Saturday, July 16, 2011

State of Franklin


The State of Franklin was set up in 1784 out of the western portion of the colonial state of North Carolina. Shortly after the War of Independence the original colonies were asked to pay for the war efforts and create a country with a sound financial policy. Since the taxing the population was difficult and cash was in short supply North Carolina ceded the western portion of the state to the federal coffers. Before Congress could accept the offer North Carolina withdrew the offer. The citizens of the region decided that federal rule in the meantime was probably a good idea since North Carolina as a state had given this remote region little support in its fight with the Indians or protection from criminal refugees. They saw other benefits as an independent state in terms of taxation, representation, and an understanding attitude toward local problems.
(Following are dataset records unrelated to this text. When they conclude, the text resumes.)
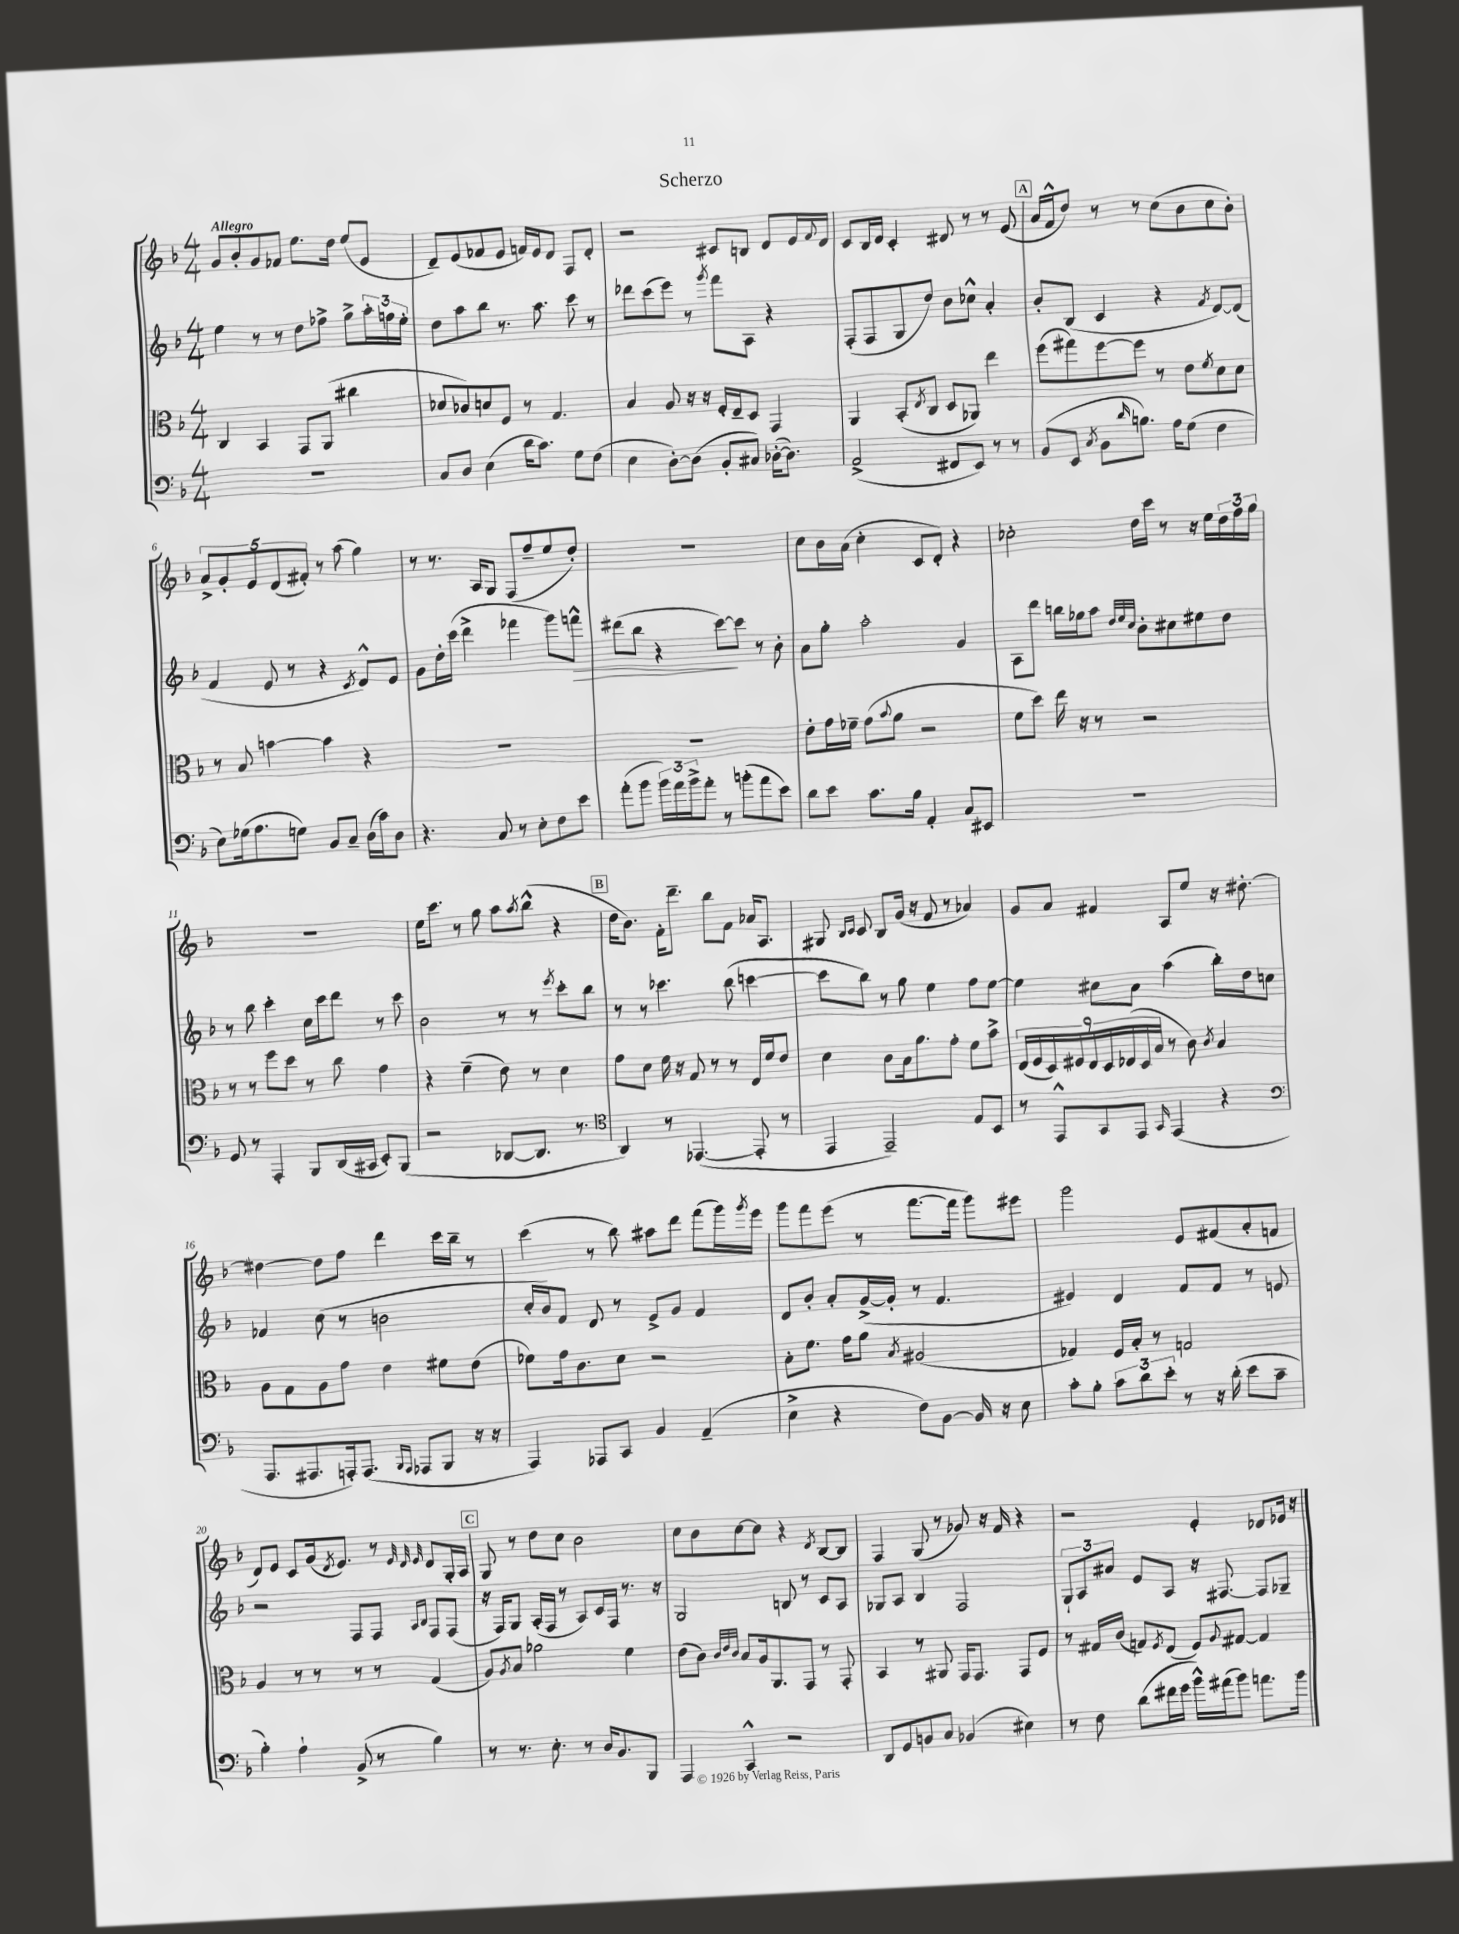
\header { title = "Scherzo" }
<<
\new StaffGroup <<
\new Staff = "s0" {
    \clef treble \key f \major \numericTimeSignature \time 4/4 \tempo "Allegro"
    g'8 bes'8-. g'8 fes'8 e''8. d''16 e''8( e'8 |
    d'8--) e'8( fes'8 e'8 f'16) e'16 d'8 f8 d'8-. |
    r2 cis'8 b8 d'8 e'16 \appoggiatura { f'8 } d'16 |
    c'8 bes16 d'16 c'4-. dis'8 r8 r8 e'8( |
    \mark \markup { \box "A" } a'16 f'16-^ d''8) r8 r8 c''8( bes'8 c''8 bes'8-.) |
    \tuplet 5/4 { a'8-> g'8-. e'8 d'8( fis'8-.) } r8 a''8( g''4) |
    r8 r8. a16 g8 f8( f''8-- e''8 d''8-.) |
    R1 |
    c''8 bes'16 a'16( c''4-. c'8 d'8-.) r4 |
    ces''2-. d''16 c'''16 r8 r16 e''16 \tuplet 3/2 { d''16 f''16 g''16 } |
    R1 |
    e''16 c'''8. r8 g''8 a''8 \acciaccatura { a''8 } bes''8-^( r4 |
    \mark \markup { \box "B" } d''16 bes'8.) f'16-. d'''8.-- bes''8 f'8 aes'16 a8. |
    gis8 \grace { bes16 c'16 } c'8 bes8 g'16( r16 f'8 r8 aes'4) |
    g'8 a'8 fis'4 a8 e''8 r16 dis''8.~-. |
    dis''4~ dis''8 f''8 d'''4 c'''16 bes''16-- r8 |
    c'''4( r8 bes''8) ais''8 d'''8 f'''8( g'''16) \acciaccatura { g'''8 } e'''16 |
    g'''8 f'''8 e'''8( r8 f'''8.~ f'''16 g'''8) eis'''8 |
    g'''2 e'8 fis'8( a'8-. f'8 |
    d'8) e'8 c'8 g'16( \acciaccatura { d'8 } e'8.) r8 \grace { e'32 d'32 e'32 } d'8 g16-. a16 |
    \mark \markup { \box "C" } g8 r8 d''8 c''8 bes'2 |
    c''8 bes'8 c''8~ c''8 r4 \acciaccatura { d'8 } bes8~ bes8 |
    f4 g8( r8 ges'8) r16 f'16 r4 |
    r2 e'4-. des'8 ees'16 r16 \bar "|." |
}
\new Staff = "s1" {
    \clef treble \key f \major \numericTimeSignature \time 4/4
    e''4 r8 r8 d''8 fes''8-> g''8-> \tuplet 3/2 { a''16-. f''16 e''16-. } |
    d''8 a''8 bes''8 r8. a''8. c'''8 r8 |
    des'''8 c'''8( e'''8) r8 \acciaccatura { g'''8 } f'''8 a8 r4 |
    f8-.( f8 g8 d''8) bes'8 ces''8-^ a'4-. |
    \mark \markup { \box "A" } bes'8-. bes8( c'4 r4 \acciaccatura { f'8 } d'8~) d'8( |
    f'4 e'8 r8 r4 \acciaccatura { c'8 } d'8-^) e'8 |
    g'8 d''16-. c'''16( d'''4-> fes'''4 g'''8) f'''8-^\> |
    dis'''8( bes''8 r4 c'''8~\!) c'''8 r8 bes'8-. |
    a'8 g''8-. a''2-. g'4 |
    a8 d'''8 b''16 ges''16 a''8 \grace { d''32 e''32 c''32 } bes'8-. cis''8 eis''8 d''8 |
    r8 bes''8 c'''4-. c''16 c'''16 d'''8 r8 c'''8 |
    bes'2 r8 r8 \acciaccatura { e'''8 } c'''8-. bes''8 |
    \mark \markup { \box "B" } r8 r8 ces'''4. bes''8( c'''4~ |
    c'''8 bes''8) r8 g''8 e''4 f''8 e''8~ |
    e''4 cis''8 a'8 a''4( bes''16-.) d''16 c''8 |
    fes'4 c''8( r8 b'2 |
    c''16-. bes'16) f'8 d'8 r8 e'8-> g'8 f'4 |
    d'8 bes'8-. a'8-. g'16~->( g'16-. r8 f'4. |
    eis'4) d'4 f'8 f'8 r8 e'8 |
    r2 f8 f8 \grace { a16 bes16 } f8 f8( |
    \mark \markup { \box "C" } r16 f16) g8 a16-.( f16 r8 a8) c'16 f16 r8. r16 |
    g2 b8 r8 c'8 a8 |
    ges8 a8 bes4 f2 |
    \tuplet 3/2 { g8-! a8 ais'8 } e'8 a8 r16 fis8.~ fis8 ges8-- \bar "|." |
}
\new Staff = "s2" {
    \clef alto \key f \major \numericTimeSignature \time 4/4
    c4 bes,4 g,8 a,8( cis''4 |
    des'8 ces'8) d'8 f8 r8 g4. |
    bes4 a8 r16 r16 f16-. e16-- d8 g,4 |
    a,4 bes,8-.( \acciaccatura { e8 } c8 d8 aes,8) e''4 |
    \mark \markup { \box "A" } f''8( gis''8) f''8~ f''8 r8 e'8 \acciaccatura { f'8 } d'8 d'8 |
    r8 bes8 b'4~ b'4 r4 |
    R1 |
    R1 |
    e'8-. g'16 fes'16-- g'8( \appoggiatura { bes'8 } a'8 r2 |
    f'8 d''8) e''16 r16 r8 r2 |
    r8 r8 f''8 d''8 r8 c''8 g'4 |
    r4 f'4--( e'8) r8 d'4 |
    \mark \markup { \box "B" } g'8 d'8 f'16 r16 g8 r8 r8 e16 f'16 e'8 |
    d'4 c'8 bes16 a'8. g'8-. f'8 bes'8-> |
    \tuplet 9/8 { e16( f16 d16) fis16 e16 d16 ees16( d16 bes16 } r8 c'8) \acciaccatura { c'8 } bes4 |
    a8 g8 a8 g'8 e'4 fis'8 e'8( |
    fes'8) g'16 c'8. d'8 r2 |
    bes8-. f'8. g'16 a'8 \acciaccatura { bes8 } ais2( |
    ges4) f16 bes16-. r8 g2 |
    a4 r8 r8 r8 r8 g4( |
    \mark \markup { \box "C" } a8) \acciaccatura { a8 } bes8 aes'2 f'4 |
    e'8( c'8) \grace { c'32 e'32 c'32 } bes8 a16 a,8. g,8 r8 g,8-. |
    bes,4 r8 ais,8 g,16 g,8. g,8 f8 |
    r8 gis16 c'16( g8) \acciaccatura { f8 } e8( f8) \appoggiatura { a8 } gis8~ gis4 \bar "|." |
}
\new Staff = "s3" {
    \clef bass \key f \major \numericTimeSignature \time 4/4
    R1 |
    c8 d8 e4( d'16 c'8.) g8 f8( |
    e4 d8~-.) d8( bes,8-. cis8) des16~-.( des8.) |
    a,2->( fis,8 e,8) r8 r8 |
    \mark \markup { \box "A" } bes,8( e,8 \acciaccatura { c8 } bes,8 \grace { d'16 } b8.) a16 g8( f4 |
    e8) ges16( a8. g8) bes,8 c8-- d16( c'16) d8 |
    r4. c8 r8 e8-. f8 e'8 |
    a'8-.( bes'8 \tuplet 3/2 { bes'16) a'16 bes'16-> } a'8-. r8 b'8-.( a'8 e'8) |
    d'8 e'8 c'8. bes16 a,4-. c8 eis,8 |
    R1 |
    g,8 r8 a,,4-. bes,,8 d,16( cis,16 e,8-.) bes,,8( |
    r2 des,8~ des,8. r8. |
    \mark \markup { \box "B" } \clef tenor a,4) r8 ees,4.~( ees,8-. r8 |
    e,4 e,2--) e8 bes,8 |
    r8 e,8-^ g,8 e,8 \grace { g,16 } e,4( r4 |
    \clef bass a,,8. ais,,8. a,,16-.) a,,8.( \grace { bes,,16 a,,16 } aes,,8 bes,,8 r16 r16 |
    a,,4) aes,,8 c,8 bes,4 a,4--( |
    e4-> r4 f8) bes,8~ bes,16 r16 e8 |
    c'8-. bes8-. \tuplet 3/2 { c'8 d'8 e'8-. } r8 r16 d'16-.( e'8 c'8-- |
    bes4-.) a4-! bes,8->( r8 bes4) |
    \mark \markup { \box "C" } r8 r8. e8.-. r8 d16 bes,8. bes,,8 |
    a,,4 c,4-^ r2 |
    d,8 g,8 b,8 c8 bes,4( eis4) |
    r8 f8 d'8( fis'16 g'16 bes'16-^) ais'16( bes'8) a'8. bes'16 \bar "|." |
}
>>
>>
Representatives of the North Carolina counties of Sullivan, Washington, Greene, and Davidson accepted the offer of cessation to federal territory. The state of Franklin existed for only four years and then merged with the new state of Tennessee. The State of Franklin, known also as the Free Republic of Franklin or the State of Frankland (the latter being the name submitted to the Continental Congress when it considered the territory's application for statehood) was an unrecognized autonomous United States territory created in 1784 from part of the territory west of the Appalachian Mountains that had been offered, by North Carolina, as a cession to the federal government (to help pay off debts related to the American Revolutionary War). Franklin's first capital was Jonesborough. Franklin was never admitted into the United States — falling two votes short for admission. The extra-legal state existed for only about four and a half years, ostensibly as a republic, before largely being abandoned.
After the summer of 1785, the government of Franklin (which was by then based in Greeneville, ruled as a "parallel government" running alongside (but not harmoniously with) a re-established North Carolina bureaucracy. The creation of Franklin is novel in that it resulted from both a cession (an offering from North Carolina to Congress) and a secession (seceding from North Carolina when its offer was not acted upon and the original cession was rescinded).